I can’t remember exactly how old I was, but my younger sister was probably around 6 or 7, so that would put me around 8 or 9. My grandfather lived a two-minute walk from our house, just outside the neighbourhood across a busy street.

In the midsummer, we were walking back from visiting him, and were quickly rushed across the street in the little break the cars had given us. There was no stop-light near by, or a safe spot in the middle of the road to pause and wait for traffic from the other direction like there is now.

My sister’s hat flew off her head, and she turned around to grab it without thinking. Her hand slipped out of mine ,and I turned—and then the time stopped. I’m not really sure how to explain it. . . . it just . . stopped. I swear it—a car would have hit her if it hadn’y. I didn’t really see an angel, not like the white dress, long hair, sets of wings and halo. Just the time stopping, and there was this sense of calm, a patience, and I wasn’t afraid.

I waited for my sister to pick up her hat, put it back on her head, and walk back over to me. We made it across the street safely, and then Time started up again, and the cars zipped by. I must note there was no noise either. At first I thought this was my memory failing me, but I don’t think so. Because the second she was safe, the sound came back, and I remember that sound, all the cars speeding down the hill. Over the noise, my mother scolded my sister for being so reckless.
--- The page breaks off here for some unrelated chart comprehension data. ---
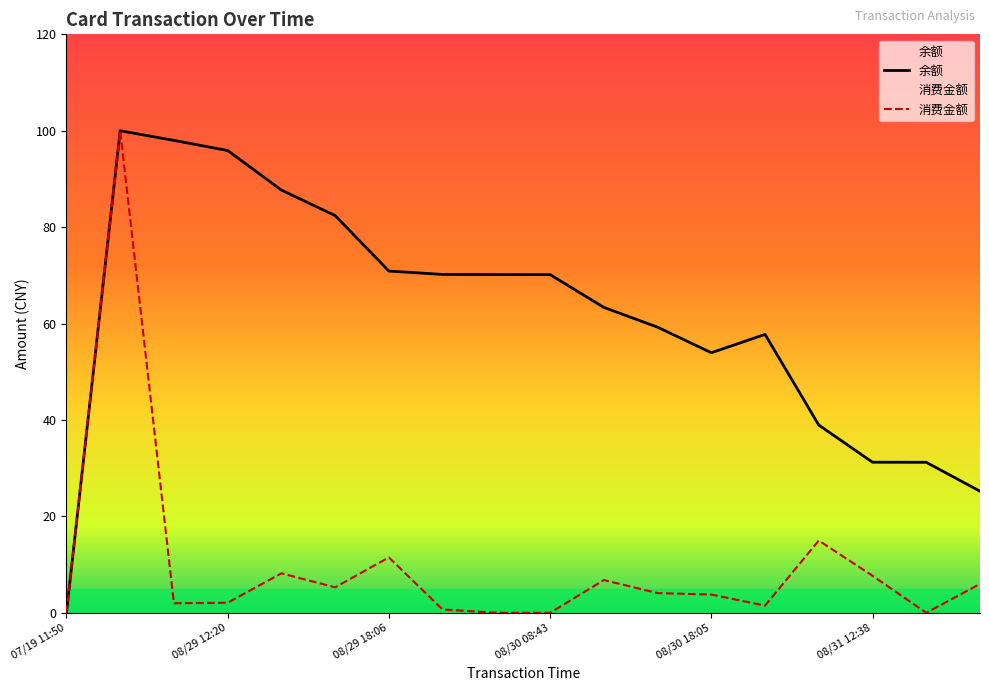

Reading left to right, transcribe all the data shown in this chart.

消费金额: 0.0	100.0	2.0	2.1	8.2	5.3	11.5	0.7	0.0	0.0	6.8	4.1	3.8	1.5	15.0	7.7	0.0	6.0
余额: 0.0	100.0	98.0	95.9	87.7	82.4	70.9	70.2	70.2	70.2	63.4	59.3	54.0	57.8	39.0	31.2	31.2	25.2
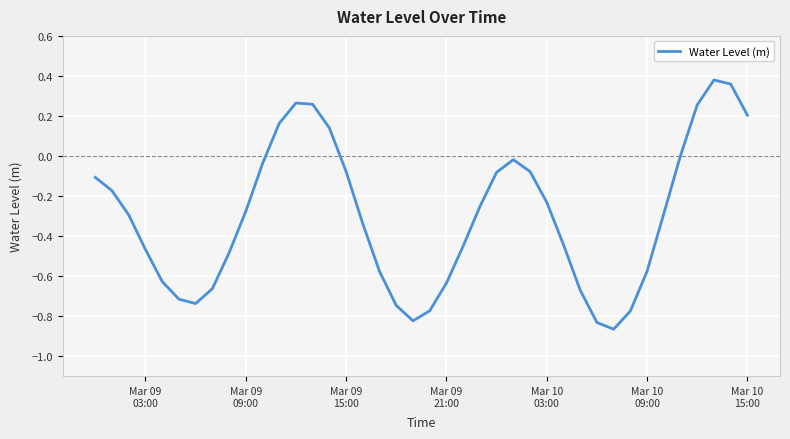

What is the difference between the maximum and minimum values?

1.2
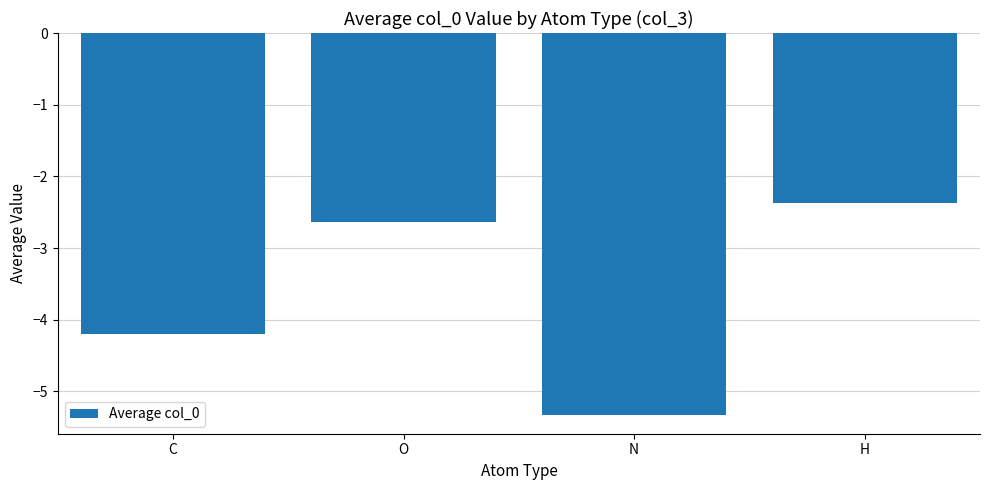

What is the minimum value shown in the chart?

-5.3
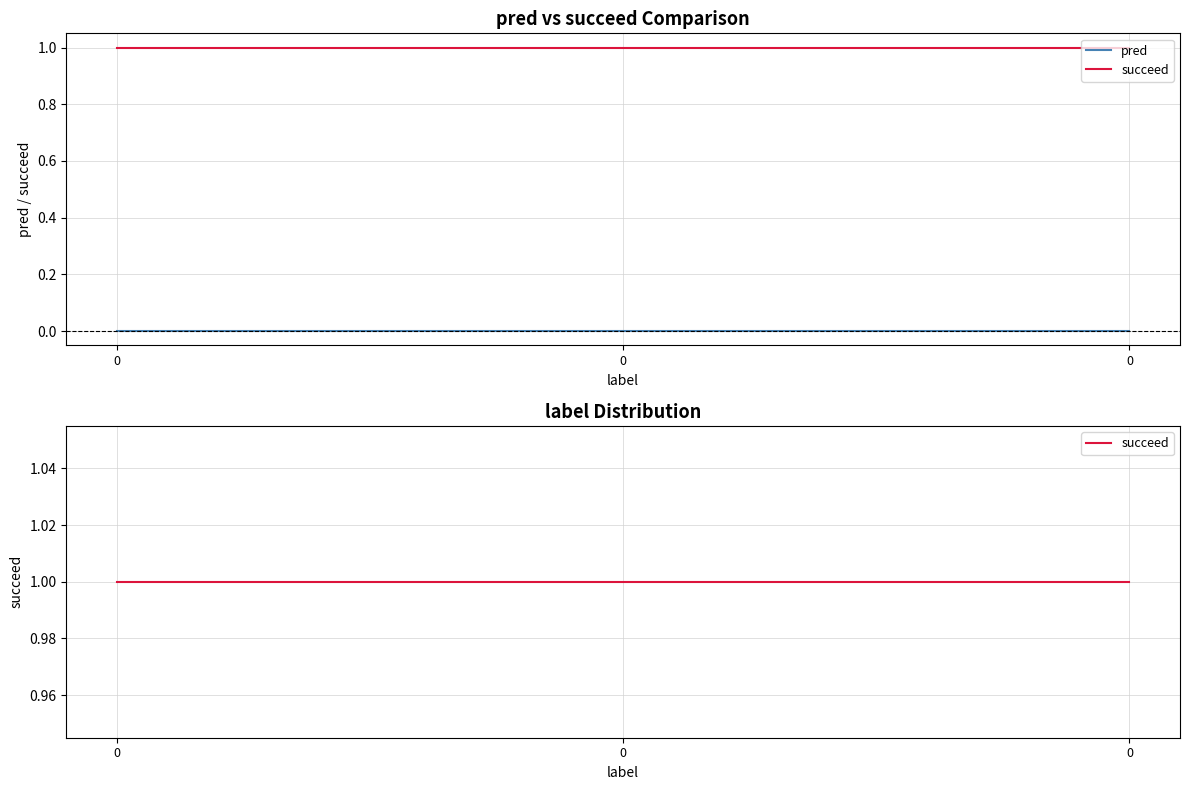

Does the chart have visible grid lines?

Yes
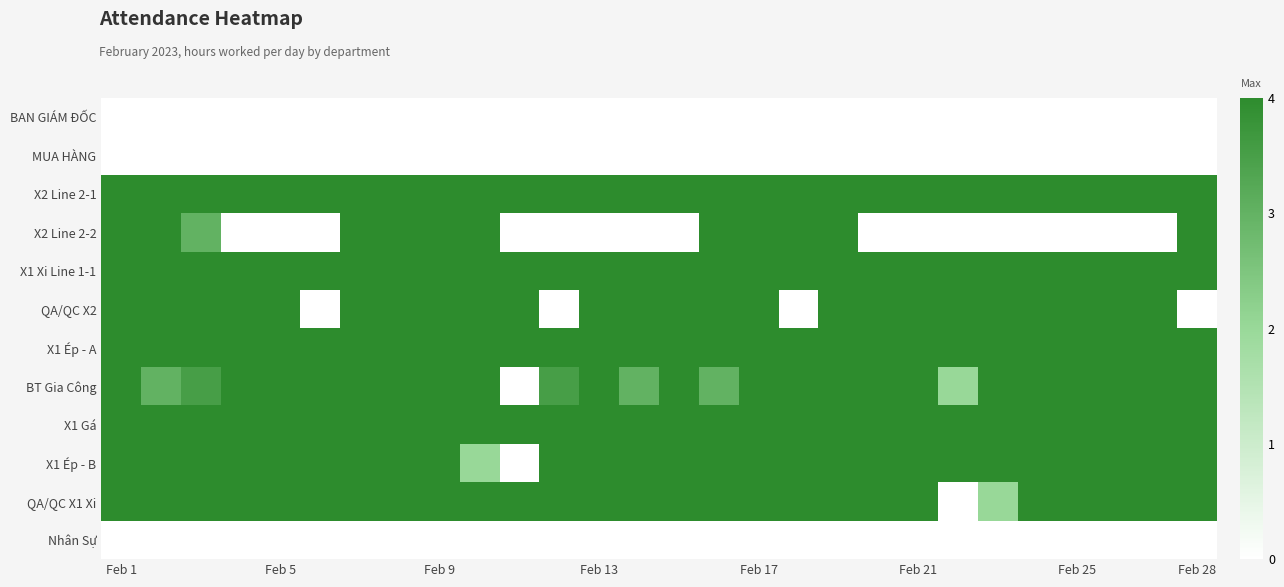

Reading left to right, list all the values displayed in this chart.

BAN GIÁM ĐỐC: 0.0	0.0	0.0	0.0	0.0	0.0	0.0	0.0	0.0	0.0	0.0	0.0	0.0	0.0	0.0	0.0	0.0	0.0	0.0	0.0	0.0	0.0	0.0	0.0	0.0	0.0	0.0	0.0
MUA HÀNG: 0.0	0.0	0.0	0.0	0.0	0.0	0.0	0.0	0.0	0.0	0.0	0.0	0.0	0.0	0.0	0.0	0.0	0.0	0.0	0.0	0.0	0.0	0.0	0.0	0.0	0.0	0.0	0.0
X2 Line 2-1: 4.0	4.0	4.0	4.0	4.0	4.0	4.0	4.0	4.0	4.0	4.0	4.0	4.0	4.0	4.0	4.0	4.0	4.0	4.0	4.0	4.0	4.0	4.0	4.0	4.0	4.0	4.0	4.0
X2 Line 2-2: 4.0	4.0	3.0	0.0	0.0	0.0	4.0	4.0	4.0	4.0	0.0	0.0	0.0	0.0	0.0	4.0	4.0	4.0	4.0	0.0	0.0	0.0	0.0	0.0	0.0	0.0	0.0	4.0
X1 Xi Line 1-1: 4.0	4.0	4.0	4.0	4.0	4.0	4.0	4.0	4.0	4.0	4.0	4.0	4.0	4.0	4.0	4.0	4.0	4.0	4.0	4.0	4.0	4.0	4.0	4.0	4.0	4.0	4.0	4.0
QA/QC X2: 4.0	4.0	4.0	4.0	4.0	0.0	4.0	4.0	4.0	4.0	4.0	0.0	4.0	4.0	4.0	4.0	4.0	0.0	4.0	4.0	4.0	4.0	4.0	4.0	4.0	4.0	4.0	0.0
X1 Ép - A: 4.0	4.0	4.0	4.0	4.0	4.0	4.0	4.0	4.0	4.0	4.0	4.0	4.0	4.0	4.0	4.0	4.0	4.0	4.0	4.0	4.0	4.0	4.0	4.0	4.0	4.0	4.0	4.0
BT Gia Công: 4.0	3.0	3.5	4.0	4.0	4.0	4.0	4.0	4.0	4.0	0.0	3.5	4.0	3.0	4.0	3.0	4.0	4.0	4.0	4.0	4.0	2.0	4.0	4.0	4.0	4.0	4.0	4.0
X1 Gá: 4.0	4.0	4.0	4.0	4.0	4.0	4.0	4.0	4.0	4.0	4.0	4.0	4.0	4.0	4.0	4.0	4.0	4.0	4.0	4.0	4.0	4.0	4.0	4.0	4.0	4.0	4.0	4.0
X1 Ép - B: 4.0	4.0	4.0	4.0	4.0	4.0	4.0	4.0	4.0	2.0	0.0	4.0	4.0	4.0	4.0	4.0	4.0	4.0	4.0	4.0	4.0	4.0	4.0	4.0	4.0	4.0	4.0	4.0
QA/QC X1 Xi: 4.0	4.0	4.0	4.0	4.0	4.0	4.0	4.0	4.0	4.0	4.0	4.0	4.0	4.0	4.0	4.0	4.0	4.0	4.0	4.0	4.0	0.0	2.0	4.0	4.0	4.0	4.0	4.0
Nhân Sự: 0.0	0.0	0.0	0.0	0.0	0.0	0.0	0.0	0.0	0.0	0.0	0.0	0.0	0.0	0.0	0.0	0.0	0.0	0.0	0.0	0.0	0.0	0.0	0.0	0.0	0.0	0.0	0.0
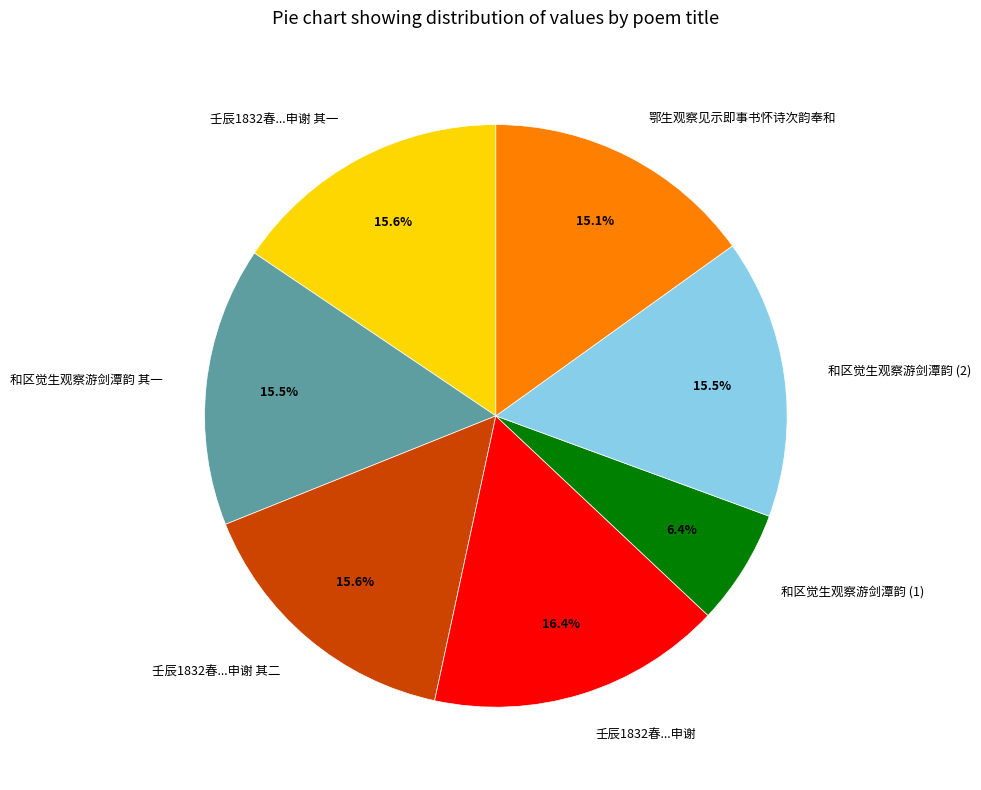

Does any single category account for the majority?

No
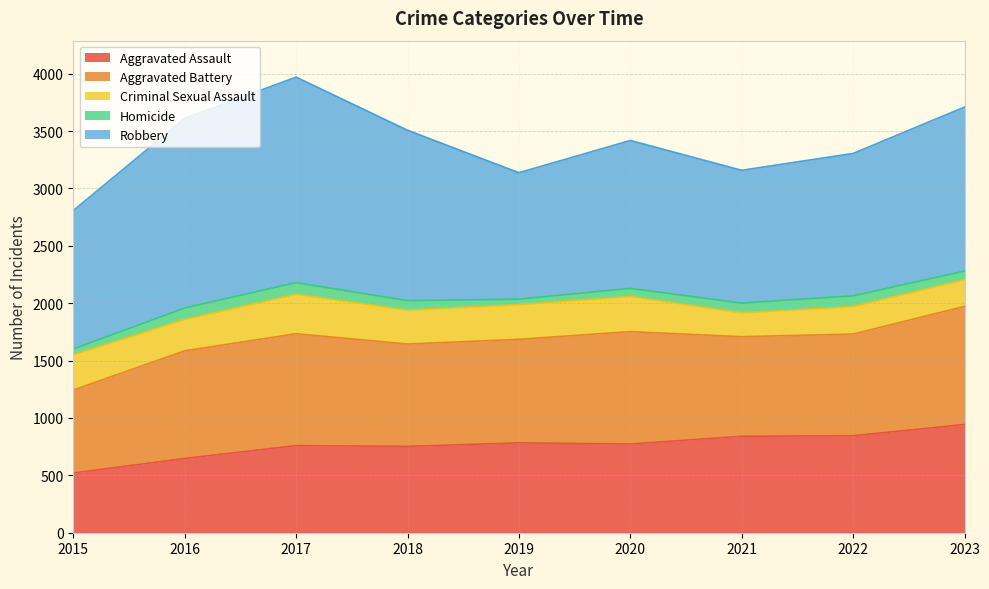

What is the value of the Aggravated Battery point at the 6th from the left?

979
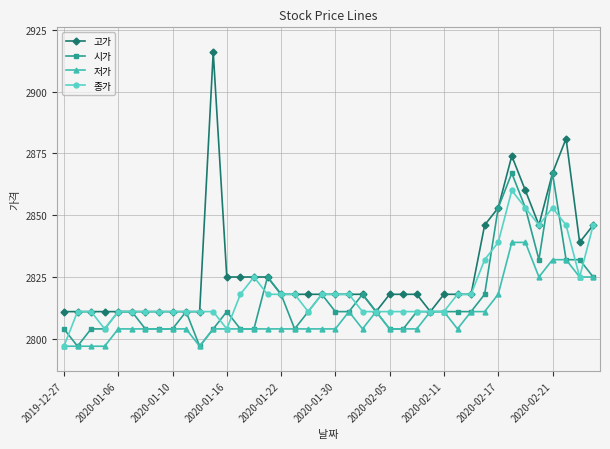

Which series has the largest total across all categories?

고가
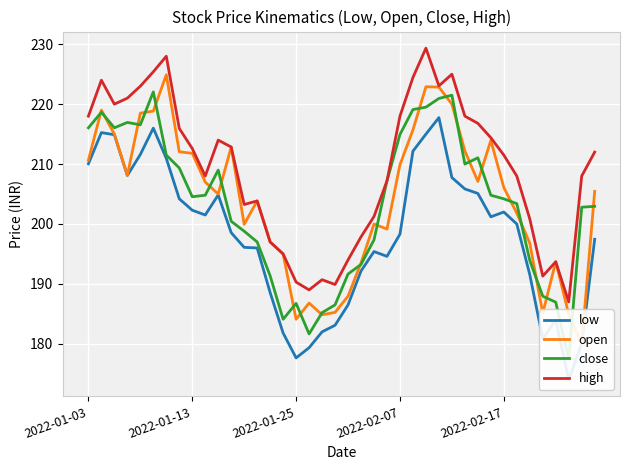

True or false: high has a value of 44.6 at 2022-01-13.

False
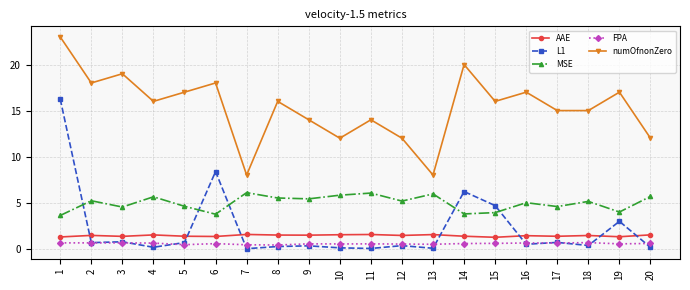

Which label corresponds to the largest value in the chart?

1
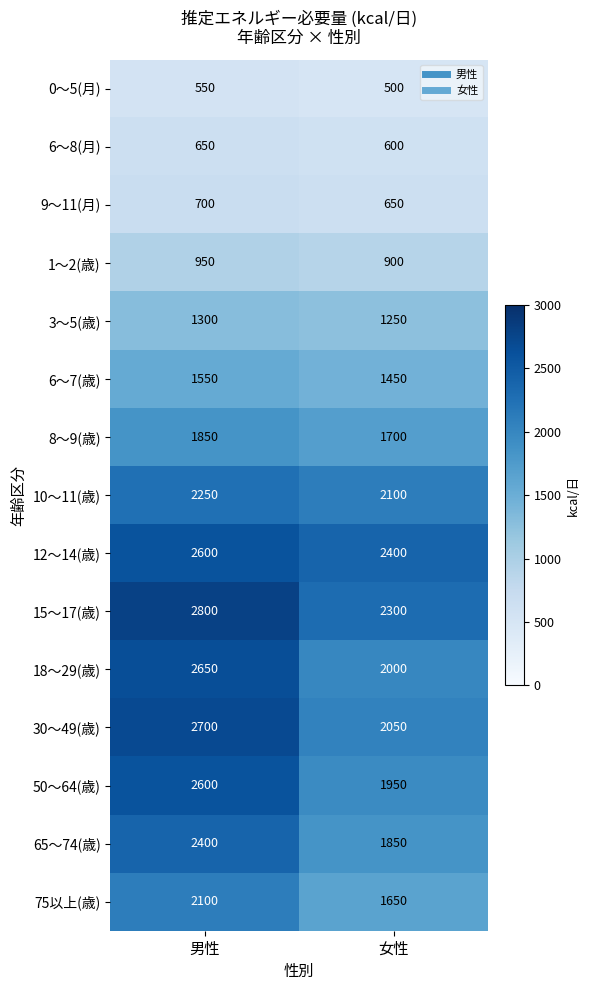

What is the average value of the 6～8(月) series?

625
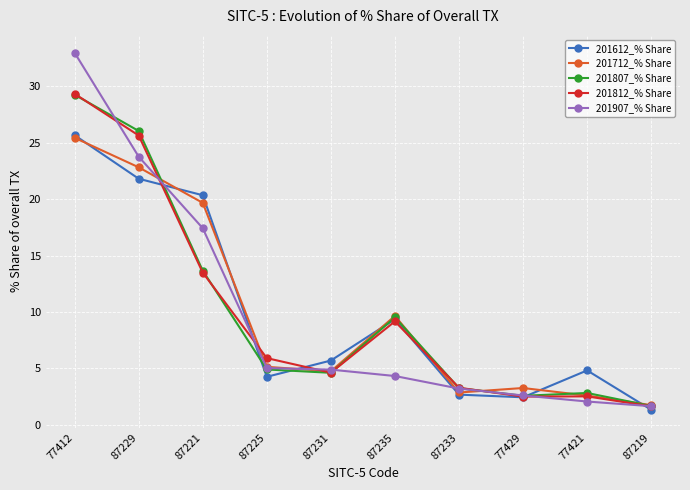

How many values in the 201907_% Share series exceed 4?

6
I don’t remember anything after that.

I care about my sister very much, to the point where an event like that would make me over-worried and angered as my mother was. How could she choose a hat over her own life? What a fool!  But at the time, I wasn’t scared. I’m not scared when I think of it, either, it’s so calming. Such a gentle peace in the frozen picture of my memory. I should have forgotten it, I think, but I remember exactly what happened, exactly how I felt, and I’m still so positive that she would’ve gotten hit without the angel’s intervention. An angel stopped Time for her—for us.

I’ve never told anyone. I’ve never felt the need to tell anyone, I didn’t need justification or a second opinion. It was real to me.

Thank you for listening. And thank you for all your hard work.